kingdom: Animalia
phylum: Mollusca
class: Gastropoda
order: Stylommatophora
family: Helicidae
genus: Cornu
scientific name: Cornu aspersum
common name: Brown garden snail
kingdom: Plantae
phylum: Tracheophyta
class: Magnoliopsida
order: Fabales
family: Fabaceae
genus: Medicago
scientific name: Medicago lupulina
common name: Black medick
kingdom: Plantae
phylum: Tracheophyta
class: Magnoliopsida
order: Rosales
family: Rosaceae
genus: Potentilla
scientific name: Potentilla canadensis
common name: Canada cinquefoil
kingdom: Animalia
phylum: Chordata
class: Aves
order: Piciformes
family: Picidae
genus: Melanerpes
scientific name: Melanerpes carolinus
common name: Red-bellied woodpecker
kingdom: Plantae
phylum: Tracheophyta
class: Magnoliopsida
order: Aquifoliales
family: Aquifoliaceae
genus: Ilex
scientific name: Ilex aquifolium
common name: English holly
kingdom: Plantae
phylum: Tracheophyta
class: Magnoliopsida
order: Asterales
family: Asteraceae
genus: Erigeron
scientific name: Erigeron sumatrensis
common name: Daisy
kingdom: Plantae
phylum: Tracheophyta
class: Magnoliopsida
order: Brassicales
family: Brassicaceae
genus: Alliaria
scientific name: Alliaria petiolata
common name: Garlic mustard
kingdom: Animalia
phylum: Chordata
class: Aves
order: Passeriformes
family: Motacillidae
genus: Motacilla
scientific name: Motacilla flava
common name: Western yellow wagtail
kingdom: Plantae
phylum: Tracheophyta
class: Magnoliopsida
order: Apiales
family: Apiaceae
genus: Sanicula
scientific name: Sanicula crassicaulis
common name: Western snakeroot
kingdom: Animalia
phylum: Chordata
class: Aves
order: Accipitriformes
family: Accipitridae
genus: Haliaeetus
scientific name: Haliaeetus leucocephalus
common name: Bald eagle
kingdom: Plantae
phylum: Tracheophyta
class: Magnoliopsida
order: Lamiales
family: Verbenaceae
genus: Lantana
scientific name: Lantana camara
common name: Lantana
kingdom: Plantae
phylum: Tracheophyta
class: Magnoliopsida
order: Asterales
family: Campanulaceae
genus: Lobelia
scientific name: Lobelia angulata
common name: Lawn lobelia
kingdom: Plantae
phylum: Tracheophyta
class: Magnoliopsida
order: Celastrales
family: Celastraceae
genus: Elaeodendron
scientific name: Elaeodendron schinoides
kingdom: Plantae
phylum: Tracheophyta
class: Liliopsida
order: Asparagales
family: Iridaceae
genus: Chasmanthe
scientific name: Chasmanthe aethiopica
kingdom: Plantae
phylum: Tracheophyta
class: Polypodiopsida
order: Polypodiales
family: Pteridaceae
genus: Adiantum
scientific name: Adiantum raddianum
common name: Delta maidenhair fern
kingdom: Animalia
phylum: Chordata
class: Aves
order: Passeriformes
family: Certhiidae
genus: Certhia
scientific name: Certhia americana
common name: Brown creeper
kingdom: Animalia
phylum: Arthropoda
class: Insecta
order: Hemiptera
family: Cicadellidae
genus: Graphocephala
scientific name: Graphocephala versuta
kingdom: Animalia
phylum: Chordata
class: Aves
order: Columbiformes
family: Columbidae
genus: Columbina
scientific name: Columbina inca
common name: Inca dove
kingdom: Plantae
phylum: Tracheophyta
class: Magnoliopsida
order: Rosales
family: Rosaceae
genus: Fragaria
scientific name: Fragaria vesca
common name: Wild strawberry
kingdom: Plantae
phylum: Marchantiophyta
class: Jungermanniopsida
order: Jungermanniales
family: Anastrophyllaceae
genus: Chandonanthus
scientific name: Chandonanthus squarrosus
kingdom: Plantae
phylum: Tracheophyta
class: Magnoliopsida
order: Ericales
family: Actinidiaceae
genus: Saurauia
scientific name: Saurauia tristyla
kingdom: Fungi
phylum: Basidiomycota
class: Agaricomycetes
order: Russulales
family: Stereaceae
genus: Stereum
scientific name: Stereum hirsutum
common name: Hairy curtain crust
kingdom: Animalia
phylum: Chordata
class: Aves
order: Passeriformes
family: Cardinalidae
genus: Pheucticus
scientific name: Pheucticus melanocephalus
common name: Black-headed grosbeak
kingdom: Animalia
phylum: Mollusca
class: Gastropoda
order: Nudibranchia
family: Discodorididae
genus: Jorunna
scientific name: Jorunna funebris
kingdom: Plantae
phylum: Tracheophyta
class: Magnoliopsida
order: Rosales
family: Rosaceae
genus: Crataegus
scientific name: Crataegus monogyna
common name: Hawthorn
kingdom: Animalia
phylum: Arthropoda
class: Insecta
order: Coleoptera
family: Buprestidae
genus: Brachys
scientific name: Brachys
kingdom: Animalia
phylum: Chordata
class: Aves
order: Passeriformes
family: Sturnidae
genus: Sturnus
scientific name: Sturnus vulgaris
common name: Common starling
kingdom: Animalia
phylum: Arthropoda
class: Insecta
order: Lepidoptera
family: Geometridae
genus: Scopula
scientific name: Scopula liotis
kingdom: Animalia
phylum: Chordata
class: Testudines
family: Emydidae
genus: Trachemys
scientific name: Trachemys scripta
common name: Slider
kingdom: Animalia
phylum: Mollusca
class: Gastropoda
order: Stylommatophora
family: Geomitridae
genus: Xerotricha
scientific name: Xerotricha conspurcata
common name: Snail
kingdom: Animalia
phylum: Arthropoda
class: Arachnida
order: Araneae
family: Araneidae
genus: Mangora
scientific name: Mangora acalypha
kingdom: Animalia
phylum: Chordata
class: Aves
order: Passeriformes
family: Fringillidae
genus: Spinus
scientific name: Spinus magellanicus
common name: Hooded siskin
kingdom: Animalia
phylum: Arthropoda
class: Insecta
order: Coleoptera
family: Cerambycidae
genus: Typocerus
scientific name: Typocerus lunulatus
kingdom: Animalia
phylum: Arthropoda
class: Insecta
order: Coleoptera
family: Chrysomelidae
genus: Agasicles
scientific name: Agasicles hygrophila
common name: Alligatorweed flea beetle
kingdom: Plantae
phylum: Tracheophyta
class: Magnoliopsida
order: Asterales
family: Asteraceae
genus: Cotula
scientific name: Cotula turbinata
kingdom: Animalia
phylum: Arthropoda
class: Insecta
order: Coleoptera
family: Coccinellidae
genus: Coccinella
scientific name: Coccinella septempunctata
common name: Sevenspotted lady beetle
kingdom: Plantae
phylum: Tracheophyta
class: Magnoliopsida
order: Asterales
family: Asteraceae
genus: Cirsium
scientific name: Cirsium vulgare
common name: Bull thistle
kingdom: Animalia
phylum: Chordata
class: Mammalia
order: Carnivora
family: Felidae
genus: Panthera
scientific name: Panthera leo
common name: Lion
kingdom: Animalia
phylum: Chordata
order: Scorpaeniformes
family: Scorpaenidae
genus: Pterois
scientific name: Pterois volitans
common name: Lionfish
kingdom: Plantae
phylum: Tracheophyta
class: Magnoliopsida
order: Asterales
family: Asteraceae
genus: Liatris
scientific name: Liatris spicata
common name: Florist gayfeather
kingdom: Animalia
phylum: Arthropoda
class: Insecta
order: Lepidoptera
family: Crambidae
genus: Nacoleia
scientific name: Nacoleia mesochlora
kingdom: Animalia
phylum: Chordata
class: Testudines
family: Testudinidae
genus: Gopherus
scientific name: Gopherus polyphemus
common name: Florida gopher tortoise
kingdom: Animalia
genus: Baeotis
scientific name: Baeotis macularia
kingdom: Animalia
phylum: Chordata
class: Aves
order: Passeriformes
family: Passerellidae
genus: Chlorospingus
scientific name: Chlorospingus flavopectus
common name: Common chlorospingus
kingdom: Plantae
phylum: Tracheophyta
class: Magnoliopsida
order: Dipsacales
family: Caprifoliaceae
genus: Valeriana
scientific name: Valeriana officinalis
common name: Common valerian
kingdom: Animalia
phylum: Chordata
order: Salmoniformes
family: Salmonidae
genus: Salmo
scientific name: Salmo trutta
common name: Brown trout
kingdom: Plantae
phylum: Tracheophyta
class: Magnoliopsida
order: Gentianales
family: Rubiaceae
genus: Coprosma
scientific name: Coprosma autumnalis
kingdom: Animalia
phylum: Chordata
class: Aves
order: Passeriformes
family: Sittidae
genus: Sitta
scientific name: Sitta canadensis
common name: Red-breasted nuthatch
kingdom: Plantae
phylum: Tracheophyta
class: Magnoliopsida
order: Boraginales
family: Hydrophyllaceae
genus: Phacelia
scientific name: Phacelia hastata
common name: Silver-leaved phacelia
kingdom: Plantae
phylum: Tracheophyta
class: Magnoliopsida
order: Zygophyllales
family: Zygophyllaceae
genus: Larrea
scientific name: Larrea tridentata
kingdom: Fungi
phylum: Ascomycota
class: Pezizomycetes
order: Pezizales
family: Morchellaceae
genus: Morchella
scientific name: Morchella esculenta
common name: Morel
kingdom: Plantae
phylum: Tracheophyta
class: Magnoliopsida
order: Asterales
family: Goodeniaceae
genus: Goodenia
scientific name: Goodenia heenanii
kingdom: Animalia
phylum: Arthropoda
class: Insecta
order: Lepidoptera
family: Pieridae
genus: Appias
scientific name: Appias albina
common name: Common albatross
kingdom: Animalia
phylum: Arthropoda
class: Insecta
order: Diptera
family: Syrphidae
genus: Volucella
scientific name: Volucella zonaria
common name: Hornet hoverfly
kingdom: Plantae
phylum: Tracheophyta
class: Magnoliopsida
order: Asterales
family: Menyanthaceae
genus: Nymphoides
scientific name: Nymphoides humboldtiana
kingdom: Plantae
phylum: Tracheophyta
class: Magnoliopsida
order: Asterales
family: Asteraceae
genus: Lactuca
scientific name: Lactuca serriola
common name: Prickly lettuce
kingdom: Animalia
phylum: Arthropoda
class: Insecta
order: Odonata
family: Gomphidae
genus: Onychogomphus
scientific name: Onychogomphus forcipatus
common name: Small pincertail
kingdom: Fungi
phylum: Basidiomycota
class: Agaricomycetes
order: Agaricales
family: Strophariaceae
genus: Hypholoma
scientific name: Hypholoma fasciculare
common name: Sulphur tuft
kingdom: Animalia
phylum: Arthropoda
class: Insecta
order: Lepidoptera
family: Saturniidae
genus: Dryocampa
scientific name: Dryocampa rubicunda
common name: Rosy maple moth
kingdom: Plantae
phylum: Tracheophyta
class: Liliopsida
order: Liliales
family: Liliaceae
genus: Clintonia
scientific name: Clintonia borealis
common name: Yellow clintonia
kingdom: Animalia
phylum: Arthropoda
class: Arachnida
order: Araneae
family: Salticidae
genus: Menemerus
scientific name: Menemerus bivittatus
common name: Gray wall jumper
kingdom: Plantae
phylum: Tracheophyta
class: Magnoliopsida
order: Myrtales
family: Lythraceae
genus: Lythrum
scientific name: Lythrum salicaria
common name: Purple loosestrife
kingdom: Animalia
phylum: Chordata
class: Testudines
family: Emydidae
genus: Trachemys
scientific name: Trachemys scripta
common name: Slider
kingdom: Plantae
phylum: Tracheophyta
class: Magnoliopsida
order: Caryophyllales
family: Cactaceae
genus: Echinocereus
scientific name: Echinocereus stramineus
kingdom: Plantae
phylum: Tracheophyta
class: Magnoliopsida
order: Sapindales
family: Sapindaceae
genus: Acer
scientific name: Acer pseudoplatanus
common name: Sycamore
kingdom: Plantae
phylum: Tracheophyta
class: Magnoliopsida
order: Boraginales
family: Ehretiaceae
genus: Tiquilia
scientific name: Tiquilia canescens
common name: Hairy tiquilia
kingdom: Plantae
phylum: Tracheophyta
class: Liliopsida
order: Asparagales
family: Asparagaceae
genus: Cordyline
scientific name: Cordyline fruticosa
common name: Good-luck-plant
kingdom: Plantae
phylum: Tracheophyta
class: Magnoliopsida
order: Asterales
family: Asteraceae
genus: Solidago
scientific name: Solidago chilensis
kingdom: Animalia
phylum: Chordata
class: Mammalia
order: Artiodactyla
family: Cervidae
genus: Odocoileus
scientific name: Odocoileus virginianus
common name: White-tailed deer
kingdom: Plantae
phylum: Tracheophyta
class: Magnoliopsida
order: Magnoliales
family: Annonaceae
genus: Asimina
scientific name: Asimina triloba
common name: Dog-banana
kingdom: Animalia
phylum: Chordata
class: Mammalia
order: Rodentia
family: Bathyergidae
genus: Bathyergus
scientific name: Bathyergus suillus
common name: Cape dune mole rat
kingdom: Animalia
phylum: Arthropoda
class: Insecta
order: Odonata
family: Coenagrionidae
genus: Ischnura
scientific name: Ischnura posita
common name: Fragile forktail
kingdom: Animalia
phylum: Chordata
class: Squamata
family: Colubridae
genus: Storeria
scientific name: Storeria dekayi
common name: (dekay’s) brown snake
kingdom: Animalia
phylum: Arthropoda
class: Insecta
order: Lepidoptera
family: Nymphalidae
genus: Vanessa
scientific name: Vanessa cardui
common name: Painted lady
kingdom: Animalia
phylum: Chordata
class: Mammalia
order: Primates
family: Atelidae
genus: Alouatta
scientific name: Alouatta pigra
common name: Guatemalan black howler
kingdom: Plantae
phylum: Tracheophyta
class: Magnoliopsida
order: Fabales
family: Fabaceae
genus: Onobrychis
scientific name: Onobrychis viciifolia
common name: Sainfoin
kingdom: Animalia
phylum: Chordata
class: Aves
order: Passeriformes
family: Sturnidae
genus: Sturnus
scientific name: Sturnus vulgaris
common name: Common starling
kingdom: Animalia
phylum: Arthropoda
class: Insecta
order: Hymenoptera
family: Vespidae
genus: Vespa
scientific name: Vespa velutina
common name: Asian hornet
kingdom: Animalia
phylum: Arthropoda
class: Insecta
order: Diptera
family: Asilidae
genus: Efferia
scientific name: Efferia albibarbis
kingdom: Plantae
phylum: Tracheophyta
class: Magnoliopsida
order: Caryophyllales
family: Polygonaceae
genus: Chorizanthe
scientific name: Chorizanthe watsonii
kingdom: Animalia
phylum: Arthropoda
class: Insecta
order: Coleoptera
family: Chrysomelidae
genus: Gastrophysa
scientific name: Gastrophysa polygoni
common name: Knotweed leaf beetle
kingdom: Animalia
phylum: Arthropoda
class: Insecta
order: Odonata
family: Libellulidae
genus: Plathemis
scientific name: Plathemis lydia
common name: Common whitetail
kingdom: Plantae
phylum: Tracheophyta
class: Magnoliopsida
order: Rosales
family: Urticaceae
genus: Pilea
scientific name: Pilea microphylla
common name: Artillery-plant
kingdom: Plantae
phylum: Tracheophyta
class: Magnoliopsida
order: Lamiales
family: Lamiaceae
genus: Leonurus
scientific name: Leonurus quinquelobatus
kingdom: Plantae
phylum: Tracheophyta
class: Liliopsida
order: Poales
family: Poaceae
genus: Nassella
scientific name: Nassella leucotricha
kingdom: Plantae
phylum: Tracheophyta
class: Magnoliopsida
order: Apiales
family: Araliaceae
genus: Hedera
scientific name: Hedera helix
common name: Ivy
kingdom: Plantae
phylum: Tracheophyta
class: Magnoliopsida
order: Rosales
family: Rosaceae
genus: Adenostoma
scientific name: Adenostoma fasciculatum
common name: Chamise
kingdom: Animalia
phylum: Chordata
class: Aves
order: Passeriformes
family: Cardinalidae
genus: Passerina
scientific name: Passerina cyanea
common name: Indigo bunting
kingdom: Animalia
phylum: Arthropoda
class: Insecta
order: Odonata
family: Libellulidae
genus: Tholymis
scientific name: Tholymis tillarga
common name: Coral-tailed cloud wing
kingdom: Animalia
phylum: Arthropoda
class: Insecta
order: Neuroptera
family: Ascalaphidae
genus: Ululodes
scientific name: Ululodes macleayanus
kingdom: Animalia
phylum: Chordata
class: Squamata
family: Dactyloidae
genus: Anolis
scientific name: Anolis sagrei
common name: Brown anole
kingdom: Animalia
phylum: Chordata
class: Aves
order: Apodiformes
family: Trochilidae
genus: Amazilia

⁂

Request:
Reproduce verbatim the portion of the records that runs from their very beginning through the line containing "common name: Red-bellied woodpecker", including that final line.

Answer to this exercise:
kingdom: Animalia
phylum: Mollusca
class: Gastropoda
order: Stylommatophora
family: Helicidae
genus: Cornu
scientific name: Cornu aspersum
common name: Brown garden snail
kingdom: Plantae
phylum: Tracheophyta
class: Magnoliopsida
order: Fabales
family: Fabaceae
genus: Medicago
scientific name: Medicago lupulina
common name: Black medick
kingdom: Plantae
phylum: Tracheophyta
class: Magnoliopsida
order: Rosales
family: Rosaceae
genus: Potentilla
scientific name: Potentilla canadensis
common name: Canada cinquefoil
kingdom: Animalia
phylum: Chordata
class: Aves
order: Piciformes
family: Picidae
genus: Melanerpes
scientific name: Melanerpes carolinus
common name: Red-bellied woodpecker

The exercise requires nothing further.